Fanta, G.F., Felker, F.C., Shogren, R.L., Byars, J.A., Salch, J.H.
Carbohydrate polymers 2005 v.61 no.2 pp. 222
corn starch, dispersions, heat treatment, cooling, particles, amylose, phospholipids, mineral oil
Spherical/lobed and torus-shaped particles were formed when jet cooked cornstarch dispersions (4-10% starch solids) were slowly cooled for 22 h. When jet cooking was carried out in the presence of mineral oil, the torus-shaped particles did not form, but small spherical particles, about 1-2 micrometer in diameter, were observed. These small particles resembled those formed in wheat starch dispersions jet cooked in the absence of oil. Dispersions jet cooked without oil and cooled over a 4 h period also yielded 1-2 micrometer spheres in addition to the spherical/lobed and torus-shaped particles.
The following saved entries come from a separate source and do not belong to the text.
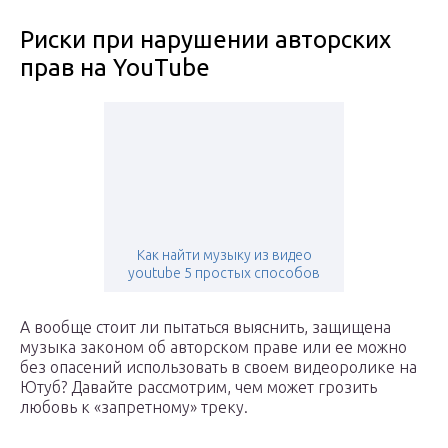
Риски при нарушении авторских
прав на YouTube
Как найти музыку из видео
youtube 5 простых способов
А вообще стоит ли пытаться выяснить, защищена
музыка законом об авторском праве или ее можно
без опасений использовать в своем видеоролике на
Ютуб? Давайте рассмотрим, чем может грозить
любовь к «запретному» треку.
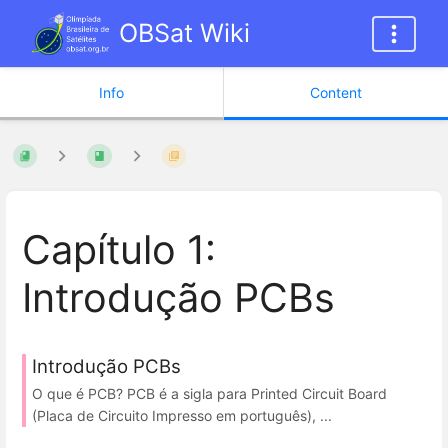
OBSat Wiki
Info
Content
Capítulo 1:
Introdução PCBs
Introdução PCBs
O que é PCB? PCB é a sigla para Printed Circuit Board
(Placa de Circuito Impresso em português), ...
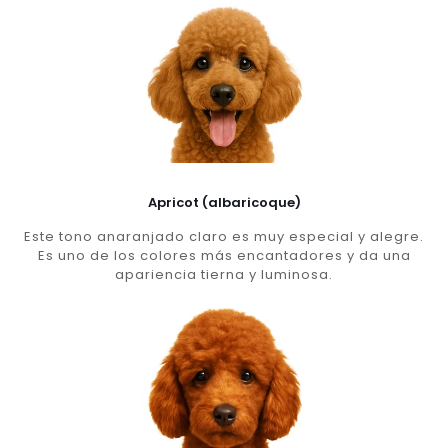
Apricot (albaricoque)
Este tono anaranjado claro es muy especial y alegre.
Es uno de los colores más encantadores y da una
apariencia tierna y luminosa.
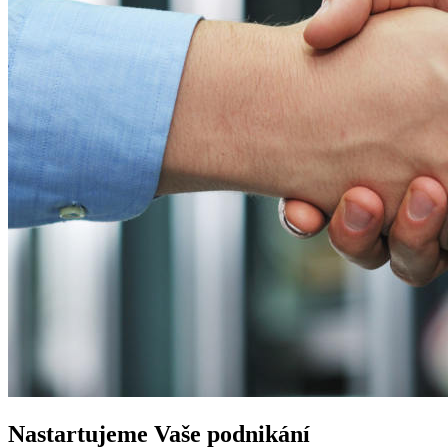
Nastartujeme
Vaše podnikání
With 4 h cooling in the presence of oil, the torus-shaped particles were absent, and the 1-2 micrometer spheres were the only small particles observed. Very few spherical/lobed particles were formed in the presence of oil at starch concentrations of 5 and 4%. Mineral oil droplets could affect the nature of the particles formed by selectively extracting free fatty acids from the native lipid released from cornstarch by steam jet cooking. The remaining native lipid would therefore be richer in lysophospholipids, thus favoring the formation of 1-2 micrometer spheres, similar to those observed with wheat starch. The rate of cooling could affect the nature of the particles formed because of its effect upon the depletion of native lipid components from the dispersion by the particles that form first at the highest temperature.